W tej serii spotkań doszło do kolejnych derbów Pomorza. Po wpadce z przed tygodnia na walkę bardzo nastawiały się siatkarki Chemika. Jednak ich przeciwniczkami była jedyna niepokonana drużyna w rozgrywkach. Trefl Sopot zachował to miano także po swoim dziesiątym rozegranym pojedynku w tym sezonie. Wynik wskazuje na to, że starcie było jednostronne. Jedynie w trzeciej partii gospodynie potrafiły zagrać jak równy z równym z sopociankami.

TPS Rumia - PLKS Pszczyna 3:0 (25:17, 25:18, 25:22)

Zgodnie z przewidywaniami kolejny komplet punktów trafił na konto zawodniczek z Rumii. Pomorzanki pewnie pokonały pszczyński PLKS. Ani przez moment zwycięstwo Pomorzanek nie było zagrożone. Na parkiecie widać było sporą różnicę między obiema ekipami, która ujawnia się także w całkowitym zestawieniu. Po zakończeniu pierwszej części rundy zasadniczej TPS plasuje się na drugiej pozycji, natomiast zawodniczki ze Śląska są siódme.

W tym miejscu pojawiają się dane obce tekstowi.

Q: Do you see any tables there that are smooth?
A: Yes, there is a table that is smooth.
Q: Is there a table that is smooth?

Sokół Chorzów - Legionovia Legionowo 0:3 (18:25, 15:25, 21:25)

Bardzo dotkliwej porażki w niezwykle ważnym meczu w kontekście walki o utrzymaniu doznały siatkarki chorzowskiego Sokoła. Na własnym parkiecie uległy one w trzech krótkich setach Legionovii Legionowo. Po tym spotkaniu siatkarki z Górnego Śląska spadły na dziewiątą pozycję w tabeli za sprawą sobotnich przeciwniczek.